Food Network is one of the most influential culinary resources available; their website, magazine and television shows the go-to for an estimated 100 million people. This past December, New Paltz’s own Mexicali Blue brought the focus local when their short rib burrito was featured by Food Network as one of the country’s best burritos.
“It’s all the fresh ingredients in it that make it so good,” says Mexicali Blue owner and chef, Chris Nicolosi. His passion for putting complex flavors together is reflected in the tortilla’s filling: fresh vegetable rice, black beans, coleslaw, fresh guacamole, pico de gallo, onion marmalade, a sweet chili sauce and fresh cilantro.
But the star of it all is the tender, juicy, short rib; de-boned, seared with butter, marinated overnight in Modelo Negra beer and seasonings and then cooked slowly in the oven for up to seven hours. The entire process takes 26 hours from start to finish, notes Nicolosi, which means that when they run out of the meat, there are no more short rib burritos until the following day.
And running out of the special burrito has become a distinct reality at both the New Paltz Mexicali Blue and its other location in Wappingers Falls. The nationwide commendation has created a bit of a feeding frenzy for the short rib burrito, which Nicolosi says wasn’t even that popular before it made the Food Network list. “Now I go through probably 100 pounds of short rib a week. And Wappingers goes through even more, maybe 300-400 pounds a week. It’s a bigger location, but still; we didn’t think it was going to get this big.”

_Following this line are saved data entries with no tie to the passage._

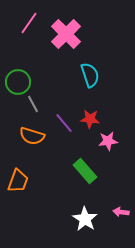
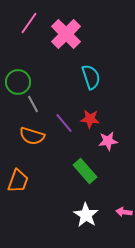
cyan semicircle: moved 1 px right, 2 px down
pink arrow: moved 3 px right
white star: moved 1 px right, 4 px up
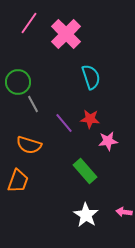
orange semicircle: moved 3 px left, 9 px down
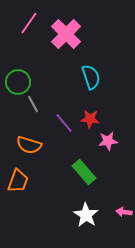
green rectangle: moved 1 px left, 1 px down
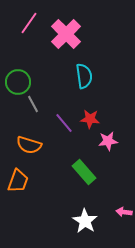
cyan semicircle: moved 7 px left, 1 px up; rotated 10 degrees clockwise
white star: moved 1 px left, 6 px down
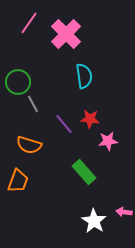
purple line: moved 1 px down
white star: moved 9 px right
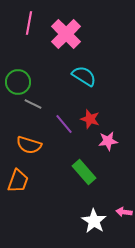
pink line: rotated 25 degrees counterclockwise
cyan semicircle: rotated 50 degrees counterclockwise
gray line: rotated 36 degrees counterclockwise
red star: rotated 12 degrees clockwise
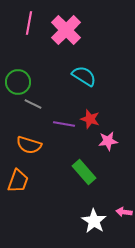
pink cross: moved 4 px up
purple line: rotated 40 degrees counterclockwise
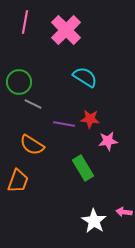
pink line: moved 4 px left, 1 px up
cyan semicircle: moved 1 px right, 1 px down
green circle: moved 1 px right
red star: rotated 12 degrees counterclockwise
orange semicircle: moved 3 px right; rotated 15 degrees clockwise
green rectangle: moved 1 px left, 4 px up; rotated 10 degrees clockwise
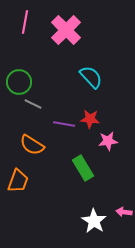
cyan semicircle: moved 6 px right; rotated 15 degrees clockwise
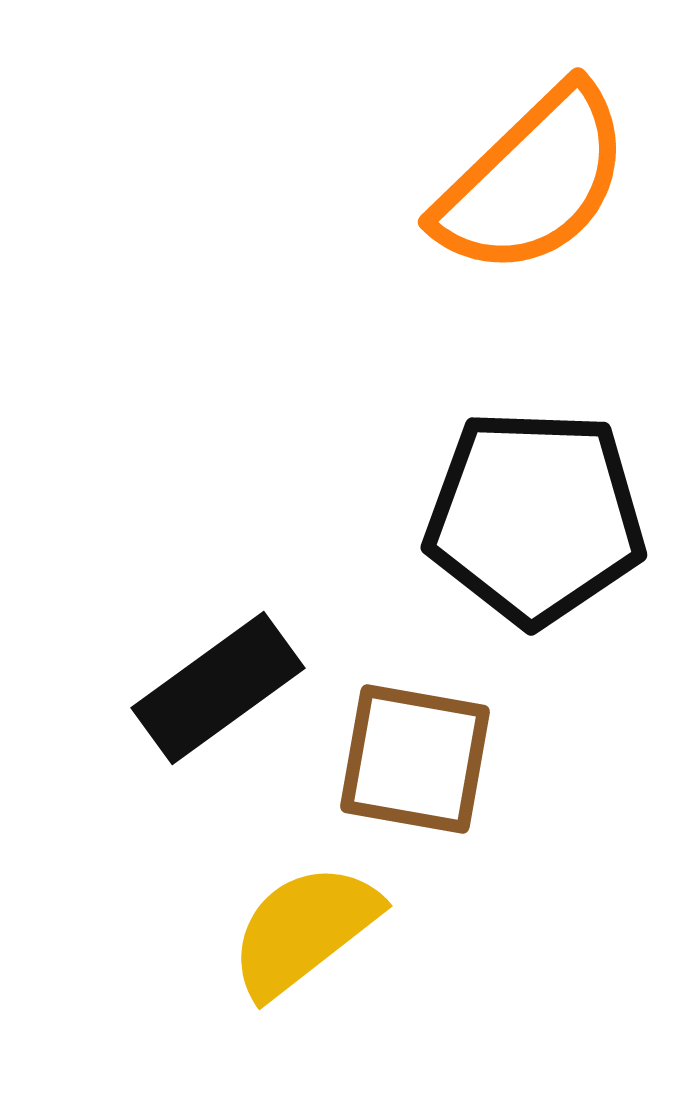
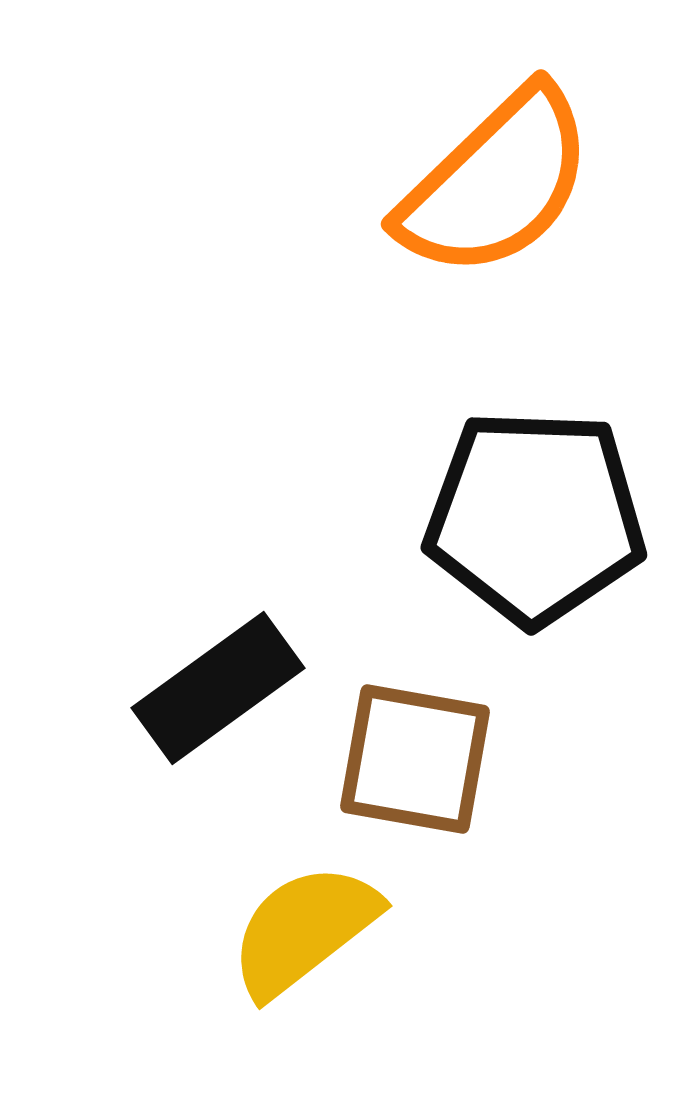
orange semicircle: moved 37 px left, 2 px down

The short rib burrito is on the menu now at the Wappingers Falls Mexicali Blue, but in New Paltz, it’s still just on the specials board, though Nicolosi says he has a feeling the item isn’t going anywhere any time soon, no matter how much work it takes to create them.
The burrito was selected as a “best” by Food Network after it was submitted for consideration by Chris’s brother, Tommy, co-owner of the Wappingers Falls Mexicali Blue along with their dad, Sal. The three jointly own the Mexicali Blue brand. Other Nicolosi family members are involved in the business, too, with older brother Anthony handling marketing for the company and Chris’s wife, Dana, working with him in the New Paltz location. As the company’s resident chef, Chris says he works with the cooks on the line in Wappingers to make sure the product is consistent across both locations. “I’m very hands-on with everybody; everything goes through me before it goes to customers.”
The short rib burrito was included on a list of 34 best burritos nationwide, presented in no particular order. Burritos from two other eateries in New York were also selected, one in Binghamton and the other in New York City (https://www.foodnetwork.com/restaurants/photos/best-burritos-in-the-country.)
Last year Mexicali Blue won for “Best Taco” in radio station 101.5’s “Battle of the Best” competition, a designation Chris says they’re also proud of. Decided by the listeners, Mexicali Blue received 22 percent of the vote. “My tacos are very elaborate,” he says. “Nothing is simple; I don’t like simple.”
(When asked if Chris cooks at home, too, his wife, Dana, says he does. “And nothing simple there, either!”)
Mexicali Blue will have been in its New Paltz location at 87 Main Street for 14 years this March. It’s small, seating a max of 10 people — and that’s if they don’t mind sitting close to one another — so the business is primarily take-out, with an app and online ordering available and delivery through Carry Out Kings. The Wappingers Falls location on Route 9 was opened seven years ago. The larger site accommodates full-service dining with beer and wine and a larger menu along with live entertainment.
When Chris and his dad, Sal, first opened the New Paltz location, it had already been operating as a small taco/burrito place called Mexicali Blue. Chris, who says he’s known he wanted to be a chef since he was 12 years old growing up in Pleasant Valley, was just weeks away from graduation at Connecticut Culinary Institute, so was all in when Sal discovered the business was for sale and asked his son, “Want to open a restaurant?”
“We came in, redid the place, and created the menu,” Chris says. “We sat down and brainstormed, cooking every idea we had, testing and tweaking them.” Sal didn’t have a restaurant background, but he enjoyed cooking, and like most Italian families, food had always been the glue that held them together.
The menu adopted reflects a California-style approach to Southwestern cooking, with the emphasis on fresh and natural ingredients. Tacos are wrapped in flavorful blue corn tortillas made especially for the restaurant, and burritos have a nice texture, seared on the bottom after being filled to ensure the burrito doesn’t fall apart when picked up.
Mexicali Blue also makes their own hot sauce, available in nine varieties that include blueberry, pineapple, coconut, and chipotle, each made with fresh ingredients. Eat-in and carryout customers can help themselves to the sauces, but they’re also available bottled. Labeled with the restaurant’s logo of a friendly, fish-taco-bearing skeleton wearing a serape and sombrero, the bottles are sold only through the two restaurant locations. (Regulars have been known to buy a case at a time.) No co-packer is involved; on nights when Nicolosi makes the sauce, they fill 1,000 bottles at a time right in the small New Paltz kitchen.